[Recorded data]

◇ ◇ ◇

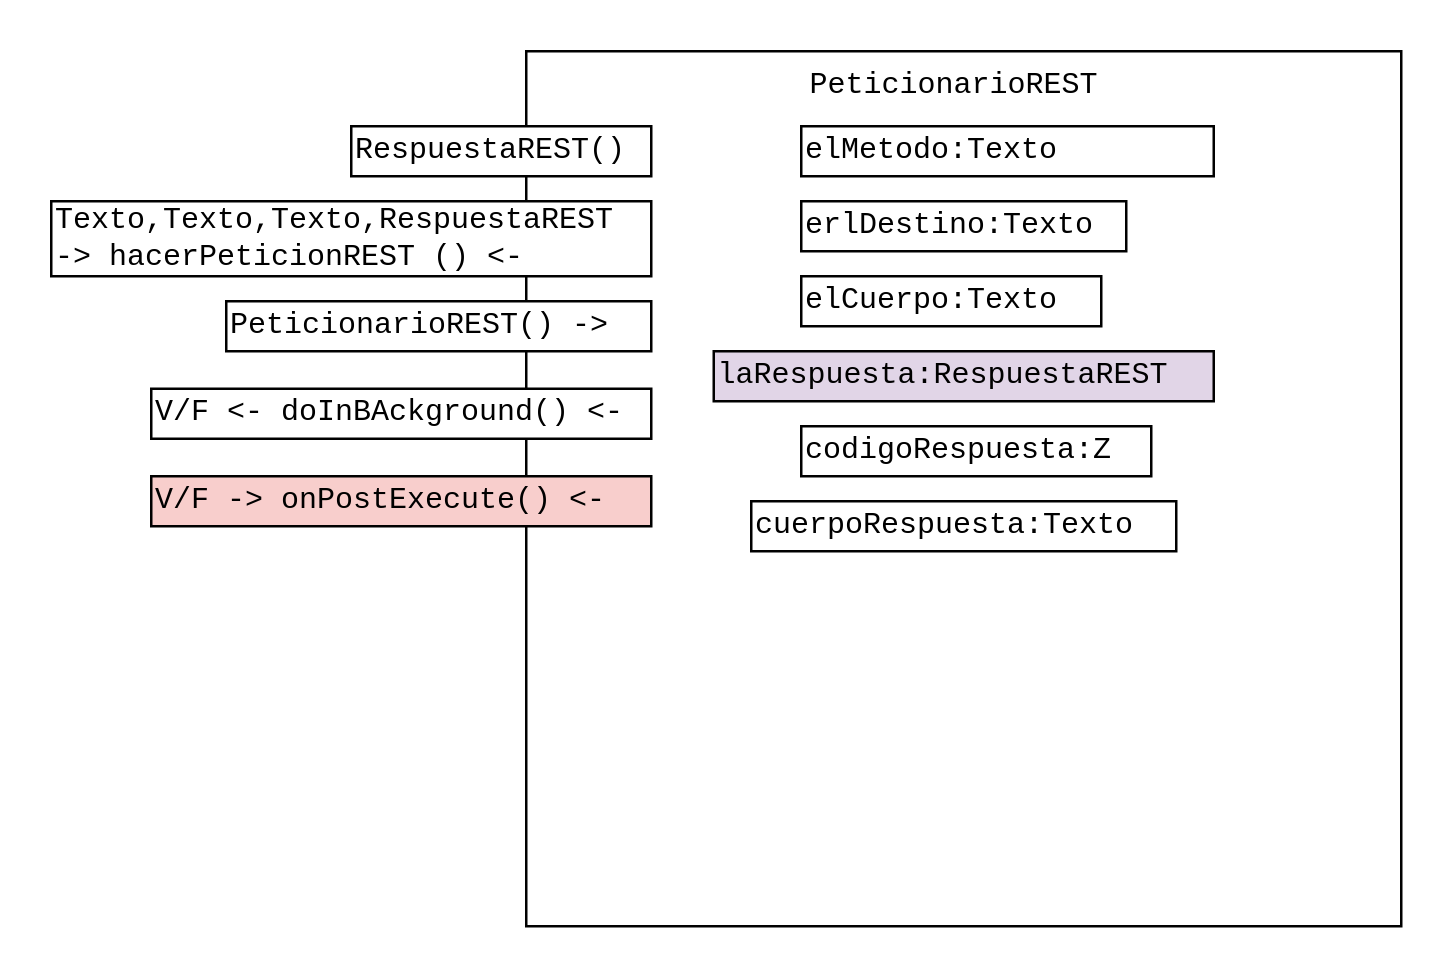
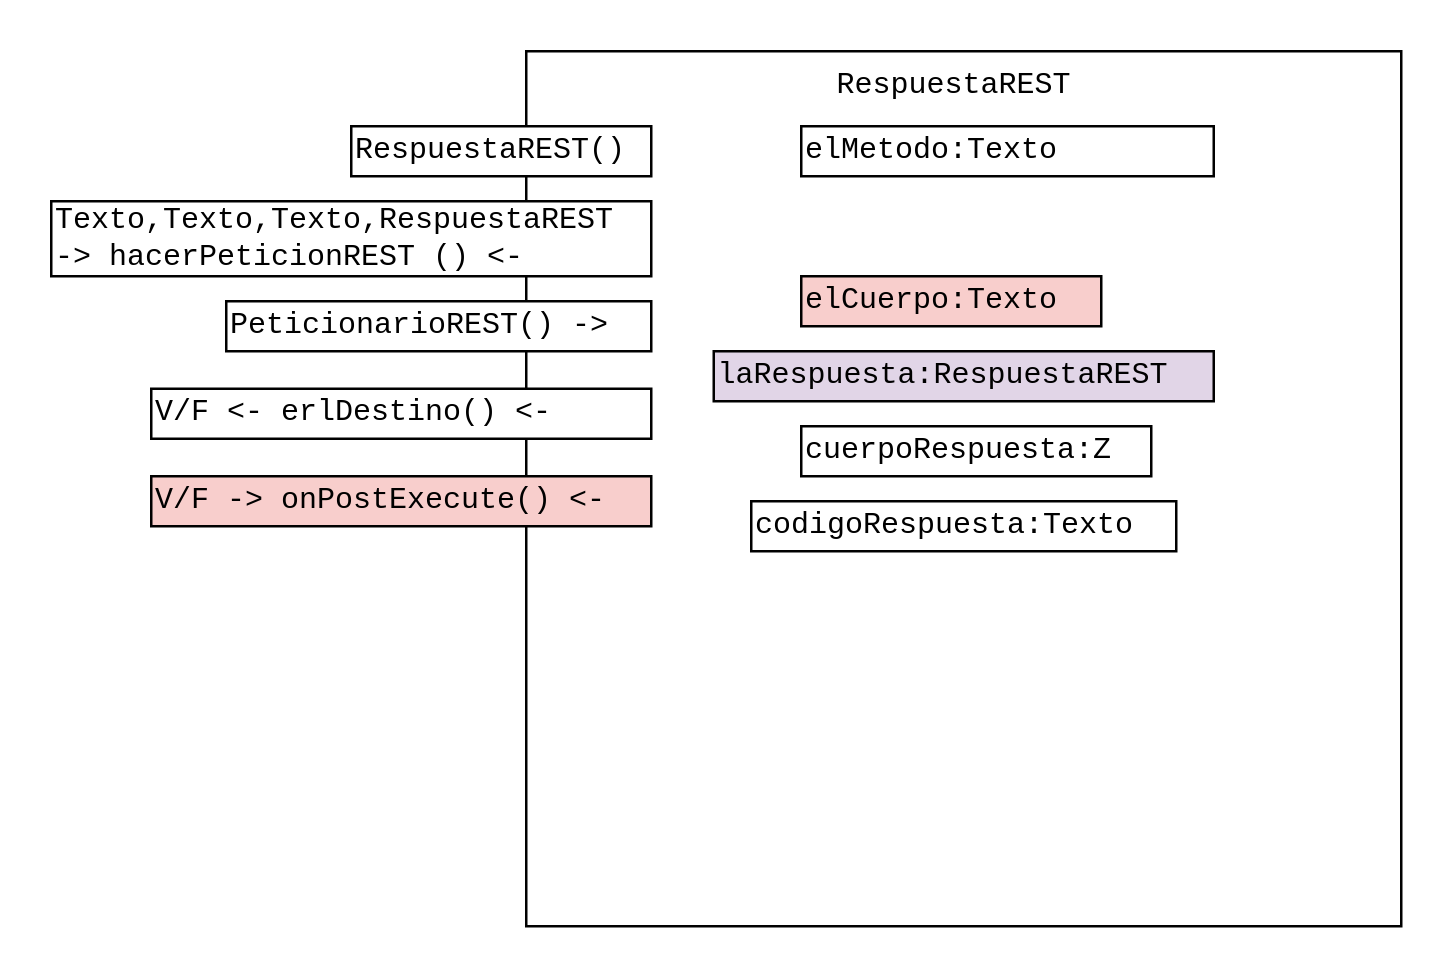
  <mxCell id="0" />
  <mxCell id="1" parent="0" />
- <mxCell id="2" value="PeticionarioREST&amp;nbsp;" style="whiteSpace=wrap;html=1;aspect=fixed;fontFamily=Courier New;align=center;verticalAlign=top;" vertex="1" parent="1"><mxGeometry x="210" y="20" width="350" height="350" as="geometry" /></mxCell>
+ <mxCell id="2" value="RespuestaREST&amp;nbsp;" style="whiteSpace=wrap;html=1;aspect=fixed;fontFamily=Courier New;align=center;verticalAlign=top;" vertex="1" parent="1"><mxGeometry x="210" y="20" width="350" height="350" as="geometry" /></mxCell>
  <mxCell id="3" value="RespuestaREST()" style="rounded=0;whiteSpace=wrap;html=1;autosize=1;fontFamily=Courier New;align=left;" vertex="1" parent="1"><mxGeometry x="140" y="50" width="120" height="20" as="geometry" /></mxCell>
  <mxCell id="4" value="elMetodo:Texto" style="rounded=0;whiteSpace=wrap;html=1;autosize=1;fontFamily=Courier New;align=left;" vertex="1" parent="1"><mxGeometry x="320" y="50" width="165" height="20" as="geometry" /></mxCell>
- <mxCell id="5" value="erlDestino:Texto" style="rounded=0;whiteSpace=wrap;html=1;autosize=1;fontFamily=Courier New;align=left;" vertex="1" parent="1"><mxGeometry x="320" y="80" width="130" height="20" as="geometry" /></mxCell>
- <mxCell id="6" value="elCuerpo:Texto" style="rounded=0;whiteSpace=wrap;html=1;autosize=1;fontFamily=Courier New;align=left;" vertex="1" parent="1"><mxGeometry x="320" y="110" width="120" height="20" as="geometry" /></mxCell>
+ <mxCell id="6" value="elCuerpo:Texto" style="rounded=0;whiteSpace=wrap;html=1;autosize=1;fontFamily=Courier New;align=left;fillColor=#f8cecc;" vertex="1" parent="1"><mxGeometry x="320" y="110" width="120" height="20" as="geometry" /></mxCell>
  <mxCell id="7" value="laRespuesta:RespuestaREST" style="rounded=0;whiteSpace=wrap;html=1;autosize=1;fontFamily=Courier New;align=left;fillColor=#e1d5e7;" vertex="1" parent="1"><mxGeometry x="285" y="140" width="200" height="20" as="geometry" /></mxCell>
- <mxCell id="8" value="codigoRespuesta:Z" style="rounded=0;whiteSpace=wrap;html=1;autosize=1;fontFamily=Courier New;align=left;" vertex="1" parent="1"><mxGeometry x="320" y="170" width="140" height="20" as="geometry" /></mxCell>
- <mxCell id="9" value="cuerpoRespuesta:Texto" style="rounded=0;whiteSpace=wrap;html=1;autosize=1;fontFamily=Courier New;align=left;" vertex="1" parent="1"><mxGeometry x="300" y="200" width="170" height="20" as="geometry" /></mxCell>
+ <mxCell id="8" value="cuerpoRespuesta:Z" style="rounded=0;whiteSpace=wrap;html=1;autosize=1;fontFamily=Courier New;align=left;" vertex="1" parent="1"><mxGeometry x="320" y="170" width="140" height="20" as="geometry" /></mxCell>
+ <mxCell id="9" value="codigoRespuesta:Texto" style="rounded=0;whiteSpace=wrap;html=1;autosize=1;fontFamily=Courier New;align=left;" vertex="1" parent="1"><mxGeometry x="300" y="200" width="170" height="20" as="geometry" /></mxCell>
  <mxCell id="10" value="Texto,Texto,Texto,RespuestaREST &lt;br&gt;-&amp;gt; hacerPeticionREST () &amp;lt;-" style="rounded=0;whiteSpace=wrap;html=1;autosize=1;fontFamily=Courier New;align=left;" vertex="1" parent="1"><mxGeometry x="20" y="80" width="240" height="30" as="geometry" /></mxCell>
  <mxCell id="11" value="PeticionarioREST() -&amp;gt;" style="rounded=0;whiteSpace=wrap;html=1;autosize=1;fontFamily=Courier New;align=left;" vertex="1" parent="1"><mxGeometry x="90" y="120" width="170" height="20" as="geometry" /></mxCell>
- <mxCell id="12" value="V/F &amp;lt;- doInBAckground() &amp;lt;-" style="rounded=0;whiteSpace=wrap;html=1;autosize=1;fontFamily=Courier New;align=left;" vertex="1" parent="1"><mxGeometry x="60" y="155" width="200" height="20" as="geometry" /></mxCell>
+ <mxCell id="12" value="V/F &amp;lt;- erlDestino() &amp;lt;-" style="rounded=0;whiteSpace=wrap;html=1;autosize=1;fontFamily=Courier New;align=left;" vertex="1" parent="1"><mxGeometry x="60" y="155" width="200" height="20" as="geometry" /></mxCell>
  <mxCell id="13" value="V/F -&amp;gt; onPostExecute() &amp;lt;-" style="rounded=0;whiteSpace=wrap;html=1;autosize=1;fontFamily=Courier New;align=left;fillColor=#f8cecc;" vertex="1" parent="1"><mxGeometry x="60" y="190" width="200" height="20" as="geometry" /></mxCell>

◇ ◇ ◇

YOUR OBJECTIVE >> Pull out every line of the records above that contains the string "cuerpoRespuesta", copying each such line in full.

CORRECT ANSWER >>
- <mxCell id="9" value="cuerpoRespuesta:Texto" style="rounded=0;whiteSpace=wrap;html=1;autosize=1;fontFamily=Courier New;align=left;" vertex="1" parent="1"><mxGeometry x="300" y="200" width="170" height="20" as="geometry" /></mxCell>
+ <mxCell id="8" value="cuerpoRespuesta:Z" style="rounded=0;whiteSpace=wrap;html=1;autosize=1;fontFamily=Courier New;align=left;" vertex="1" parent="1"><mxGeometry x="320" y="170" width="140" height="20" as="geometry" /></mxCell>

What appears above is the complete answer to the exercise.